Statistical Analysis
Continuous variables were compared using an unpaired t-test or the Mann-Whitney U test as appropriate. Data are expressed as means ± SD for those variables that were normally distributed, and medians and interquartile range (25th-75th percentile) for those with a nonnormal distribution. Categorical variables are expressed as proportions and were compared using the x2 test or Fisher's exact test.
 
Univariate logistic regression analysis was utilized to identify factors associated with ever having at least one CRC screening test.
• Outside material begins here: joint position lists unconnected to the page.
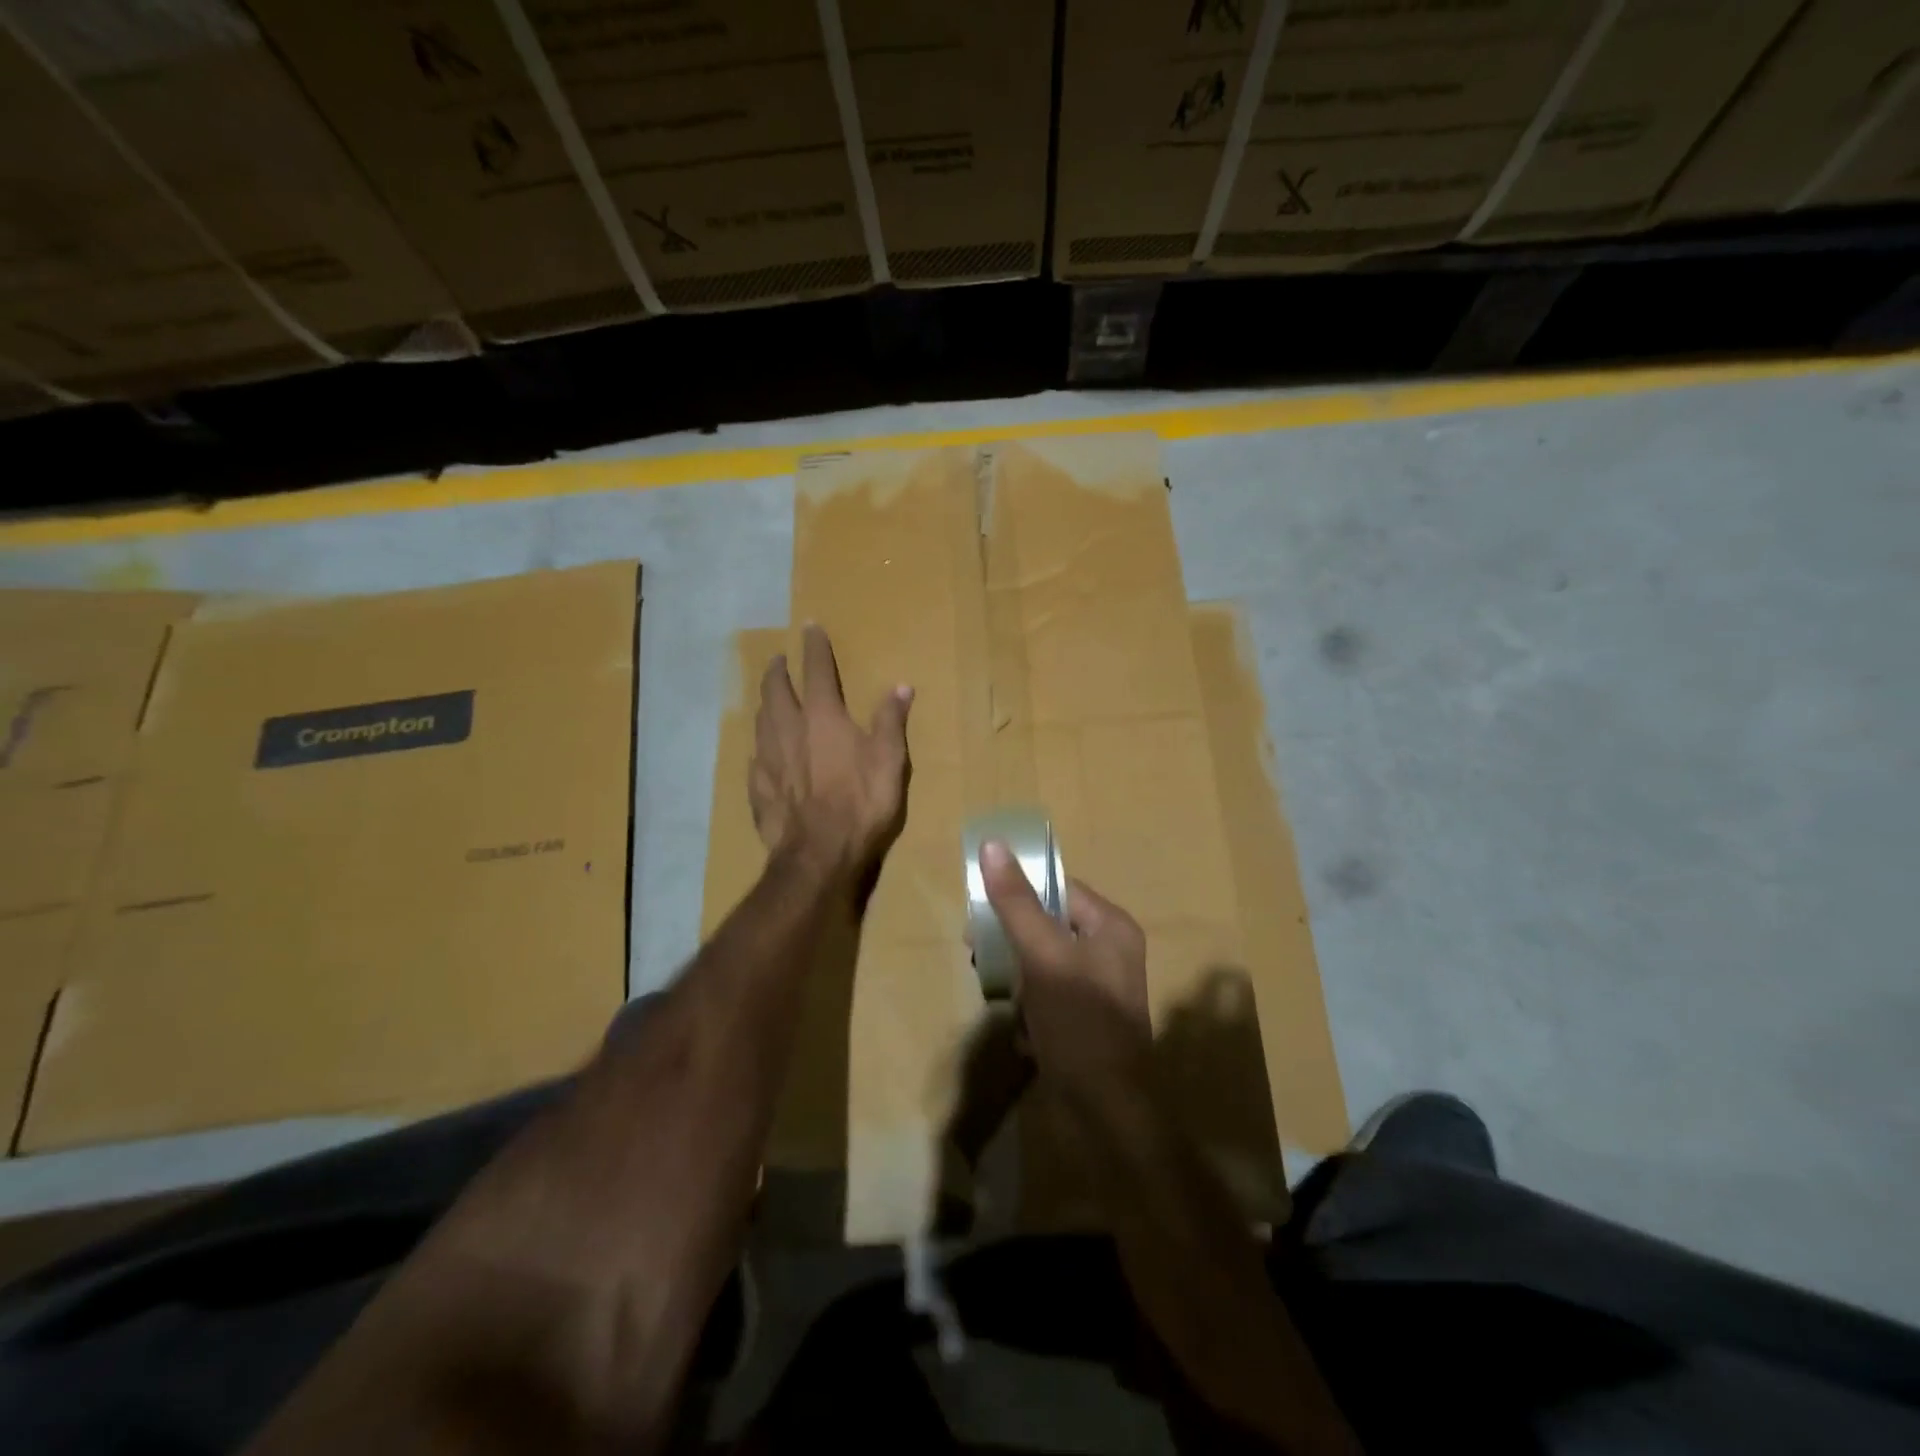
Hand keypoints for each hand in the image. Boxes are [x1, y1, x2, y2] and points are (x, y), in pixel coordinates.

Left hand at [751, 624, 911, 880]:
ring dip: (765, 703)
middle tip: (778, 659)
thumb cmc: (861, 802)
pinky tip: (763, 754)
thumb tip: (900, 687)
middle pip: (776, 690)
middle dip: (777, 670)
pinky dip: (761, 748)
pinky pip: (756, 759)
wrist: (820, 854)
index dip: (814, 647)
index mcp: (823, 717)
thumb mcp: (889, 760)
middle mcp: (789, 729)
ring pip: (760, 720)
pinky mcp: (759, 788)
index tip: (809, 627)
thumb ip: (890, 721)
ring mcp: (769, 759)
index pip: (817, 670)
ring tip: (768, 699)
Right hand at [978, 841, 1151, 1095]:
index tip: (979, 911)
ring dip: (1017, 981)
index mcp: (1110, 927)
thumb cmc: (1079, 1023)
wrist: (1106, 1114)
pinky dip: (1030, 1013)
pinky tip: (1026, 1035)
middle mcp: (1109, 952)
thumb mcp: (1043, 956)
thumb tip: (992, 845)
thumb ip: (1016, 902)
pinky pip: (1047, 999)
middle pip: (1046, 926)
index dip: (1018, 895)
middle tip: (979, 955)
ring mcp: (1097, 991)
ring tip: (1009, 1003)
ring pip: (1041, 965)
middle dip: (1012, 943)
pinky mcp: (1084, 1023)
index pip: (1058, 889)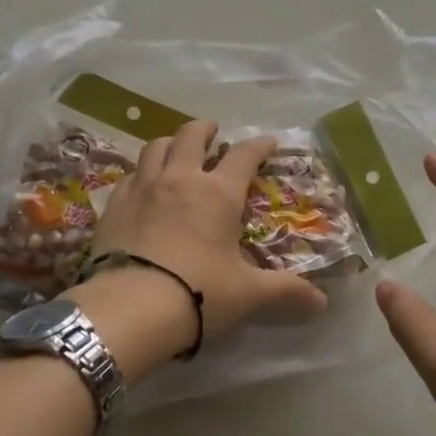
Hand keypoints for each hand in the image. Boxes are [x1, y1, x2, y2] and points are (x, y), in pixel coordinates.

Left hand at [76, 120, 327, 374]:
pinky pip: (130, 175)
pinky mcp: (114, 204)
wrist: (131, 306)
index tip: (268, 142)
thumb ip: (284, 291)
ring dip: (170, 142)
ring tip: (176, 149)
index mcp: (218, 193)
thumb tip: (321, 302)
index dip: (259, 146)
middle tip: (213, 131)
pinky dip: (141, 172)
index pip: (244, 156)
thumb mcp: (248, 294)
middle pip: (192, 136)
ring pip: (155, 147)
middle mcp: (180, 179)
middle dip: (205, 129)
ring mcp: (143, 188)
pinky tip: (142, 185)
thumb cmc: (199, 293)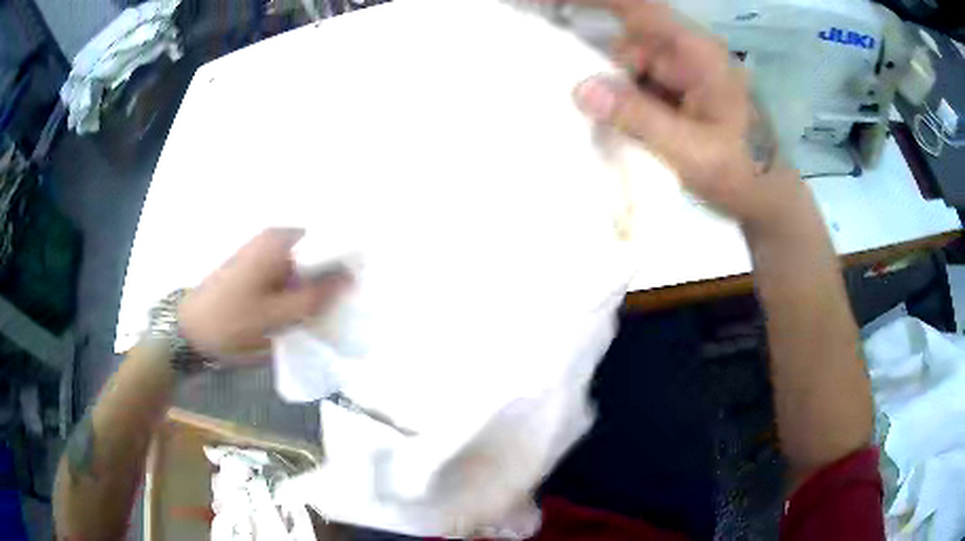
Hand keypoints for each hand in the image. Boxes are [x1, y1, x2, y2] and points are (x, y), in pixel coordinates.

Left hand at [179, 229, 349, 358]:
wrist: (189, 331)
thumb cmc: (231, 323)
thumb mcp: (277, 316)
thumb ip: (315, 297)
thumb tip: (349, 278)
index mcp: (278, 242)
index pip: (327, 241)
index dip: (344, 264)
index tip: (355, 291)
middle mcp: (272, 239)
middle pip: (315, 252)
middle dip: (328, 278)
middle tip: (336, 309)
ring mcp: (261, 252)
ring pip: (302, 266)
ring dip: (311, 287)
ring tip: (319, 314)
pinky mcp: (254, 267)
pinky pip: (287, 274)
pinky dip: (296, 290)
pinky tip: (297, 313)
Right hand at [569, 0, 784, 223]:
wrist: (765, 197)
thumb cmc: (740, 173)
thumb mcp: (691, 151)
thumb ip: (639, 118)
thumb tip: (580, 89)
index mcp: (696, 54)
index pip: (638, 9)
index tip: (547, 3)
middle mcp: (685, 53)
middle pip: (625, 45)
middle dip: (606, 78)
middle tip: (599, 120)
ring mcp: (681, 71)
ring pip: (627, 68)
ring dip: (617, 98)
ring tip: (627, 139)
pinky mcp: (677, 89)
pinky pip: (637, 85)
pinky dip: (625, 106)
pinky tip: (631, 134)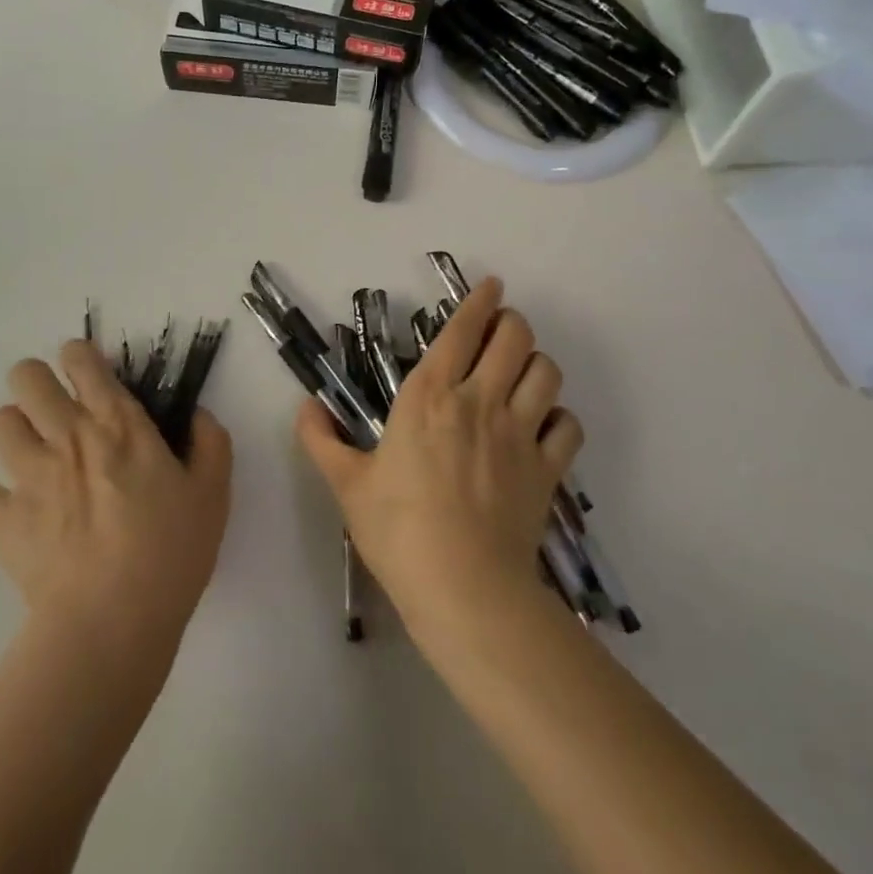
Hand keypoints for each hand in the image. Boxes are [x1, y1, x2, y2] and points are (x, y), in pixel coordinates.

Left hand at [0, 340, 232, 651]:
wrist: (111, 622)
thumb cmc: (171, 551)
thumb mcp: (213, 493)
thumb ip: (210, 443)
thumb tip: (197, 415)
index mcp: (118, 424)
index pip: (82, 360)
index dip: (79, 357)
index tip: (88, 374)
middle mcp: (68, 436)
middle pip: (26, 377)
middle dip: (37, 382)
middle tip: (55, 411)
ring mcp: (28, 476)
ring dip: (15, 432)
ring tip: (34, 456)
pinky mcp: (2, 520)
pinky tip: (15, 510)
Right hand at [295, 278, 582, 639]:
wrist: (463, 588)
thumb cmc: (398, 530)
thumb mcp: (346, 484)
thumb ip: (320, 439)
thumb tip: (305, 406)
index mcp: (430, 396)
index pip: (462, 330)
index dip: (479, 301)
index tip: (491, 285)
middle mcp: (480, 401)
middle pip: (515, 337)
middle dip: (511, 322)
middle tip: (501, 329)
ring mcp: (519, 433)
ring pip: (547, 372)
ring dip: (536, 362)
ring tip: (521, 371)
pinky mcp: (546, 469)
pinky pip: (567, 425)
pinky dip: (559, 418)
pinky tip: (545, 426)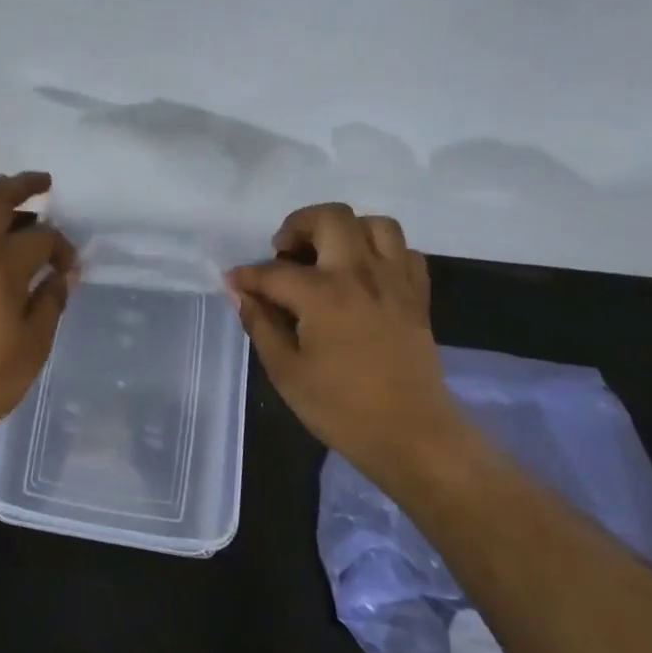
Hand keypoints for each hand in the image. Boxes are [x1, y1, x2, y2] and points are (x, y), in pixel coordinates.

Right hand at [226, 203, 470, 486]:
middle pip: (330, 217)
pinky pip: (403, 251)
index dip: (247, 275)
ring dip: (345, 230)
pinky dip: (381, 252)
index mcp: (323, 294)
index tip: (233, 281)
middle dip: (298, 226)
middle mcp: (360, 274)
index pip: (274, 271)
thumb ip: (261, 325)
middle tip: (285, 253)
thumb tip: (240, 293)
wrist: (412, 435)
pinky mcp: (417, 295)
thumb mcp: (286, 372)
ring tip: (327, 256)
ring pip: (374, 224)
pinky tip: (364, 275)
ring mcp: (395, 280)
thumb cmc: (341, 409)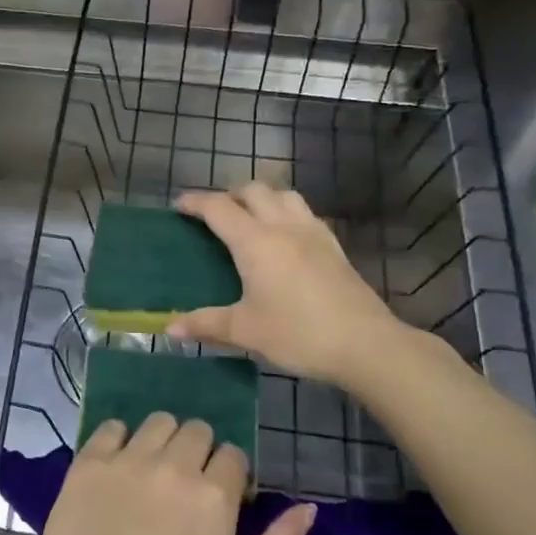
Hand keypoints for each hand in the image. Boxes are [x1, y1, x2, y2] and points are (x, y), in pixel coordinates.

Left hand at [27, 413, 314, 534]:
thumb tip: (307, 508)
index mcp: (214, 494)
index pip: (234, 455)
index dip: (230, 477)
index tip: (219, 503)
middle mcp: (174, 464)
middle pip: (197, 430)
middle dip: (199, 453)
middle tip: (185, 489)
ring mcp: (128, 458)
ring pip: (158, 422)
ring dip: (163, 440)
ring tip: (153, 473)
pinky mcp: (90, 461)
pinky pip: (112, 427)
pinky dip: (119, 440)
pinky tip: (118, 468)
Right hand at [170, 183, 407, 390]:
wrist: (366, 344)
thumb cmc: (298, 333)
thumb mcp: (245, 331)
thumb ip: (206, 325)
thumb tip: (170, 329)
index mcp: (256, 242)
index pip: (218, 208)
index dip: (195, 202)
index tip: (178, 206)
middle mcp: (283, 227)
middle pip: (253, 191)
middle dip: (229, 195)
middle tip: (214, 215)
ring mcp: (313, 233)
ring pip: (284, 195)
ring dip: (262, 198)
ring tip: (250, 218)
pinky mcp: (334, 246)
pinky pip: (305, 213)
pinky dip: (286, 212)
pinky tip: (285, 238)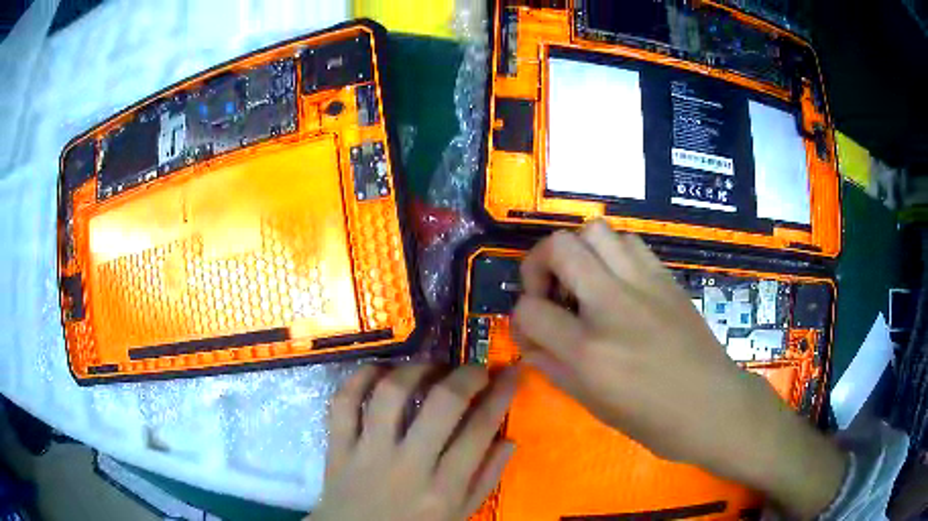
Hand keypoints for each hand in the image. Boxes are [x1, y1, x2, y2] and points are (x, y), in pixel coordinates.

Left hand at [309, 364, 517, 520]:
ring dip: (415, 370)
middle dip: (466, 375)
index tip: (511, 372)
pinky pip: (344, 402)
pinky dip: (360, 378)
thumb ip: (485, 480)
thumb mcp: (459, 515)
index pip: (480, 429)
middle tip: (475, 368)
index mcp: (444, 488)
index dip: (501, 394)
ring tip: (430, 368)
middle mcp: (409, 466)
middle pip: (441, 404)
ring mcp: (368, 453)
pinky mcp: (338, 446)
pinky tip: (380, 371)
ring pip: (391, 395)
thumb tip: (509, 439)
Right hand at [512, 221, 845, 518]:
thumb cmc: (654, 420)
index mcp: (590, 351)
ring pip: (595, 231)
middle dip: (538, 263)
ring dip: (576, 251)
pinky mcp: (666, 277)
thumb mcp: (594, 405)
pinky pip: (628, 242)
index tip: (530, 330)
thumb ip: (554, 368)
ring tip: (581, 281)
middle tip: (547, 289)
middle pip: (559, 247)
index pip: (531, 310)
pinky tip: (614, 281)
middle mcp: (613, 307)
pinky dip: (610, 252)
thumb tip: (530, 340)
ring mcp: (644, 285)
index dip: (520, 318)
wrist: (714, 406)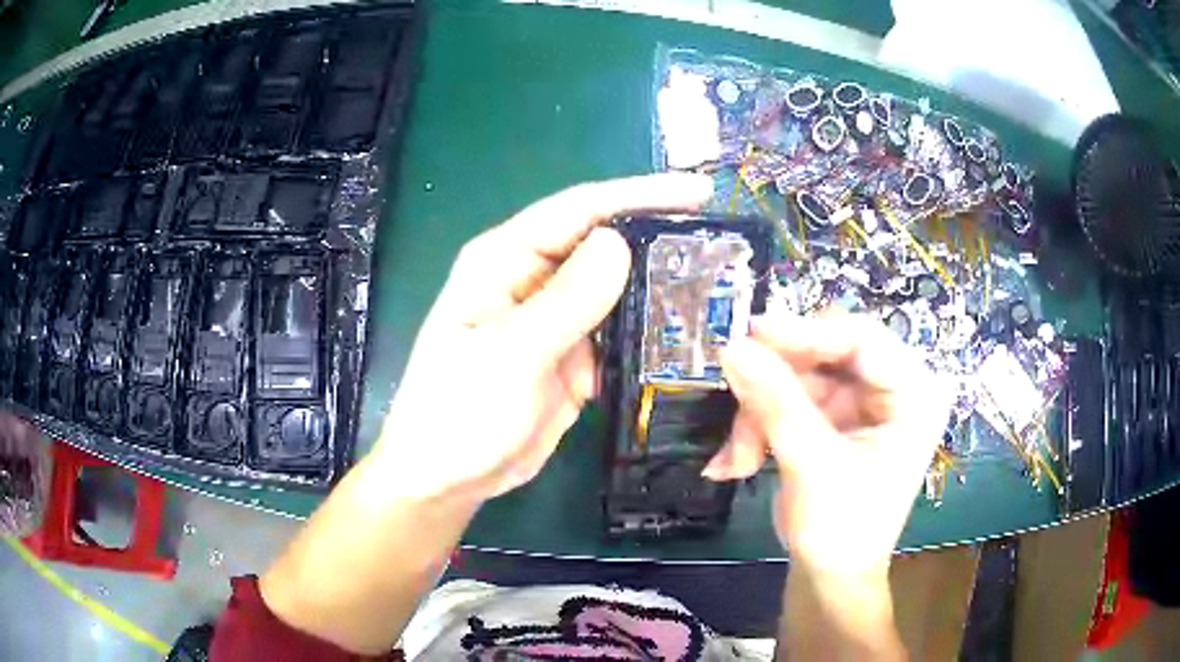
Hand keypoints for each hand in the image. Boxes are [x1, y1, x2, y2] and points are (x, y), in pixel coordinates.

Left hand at [372, 174, 712, 503]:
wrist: (448, 477)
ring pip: (616, 286)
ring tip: (717, 284)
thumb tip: (619, 243)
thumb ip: (566, 302)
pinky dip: (647, 330)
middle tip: (722, 241)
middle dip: (658, 236)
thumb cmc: (458, 414)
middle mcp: (531, 278)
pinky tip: (684, 333)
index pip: (579, 209)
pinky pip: (617, 330)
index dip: (640, 194)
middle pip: (603, 242)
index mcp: (504, 260)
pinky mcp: (570, 353)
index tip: (700, 192)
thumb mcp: (510, 357)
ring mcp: (554, 317)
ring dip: (658, 286)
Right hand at [706, 313, 949, 578]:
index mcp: (914, 393)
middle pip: (825, 354)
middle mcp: (891, 388)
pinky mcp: (833, 417)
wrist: (830, 577)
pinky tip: (738, 462)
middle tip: (733, 403)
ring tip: (736, 459)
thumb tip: (733, 347)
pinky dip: (758, 426)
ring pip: (797, 377)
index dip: (806, 333)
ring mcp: (860, 402)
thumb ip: (776, 405)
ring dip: (758, 415)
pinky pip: (787, 399)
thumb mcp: (813, 467)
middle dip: (774, 386)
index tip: (750, 335)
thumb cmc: (842, 530)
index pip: (862, 339)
Subsequently, a multivariable logistic regression model was created involving all variables included in the univariate analyses. The multivariable analysis could then assess the independent effect of each variable in the model adjusted for the effects of each of the other variables. The strength of the association between covariates and prior CRC screening are expressed as odds ratios (OR) with 95% confidence intervals (CI). Statistical analysis was performed using SPSS software version 12.0 for Windows (SPSS Inc., Chicago, IL) and a 2-tailed p-value of <0.05 was considered statistically significant.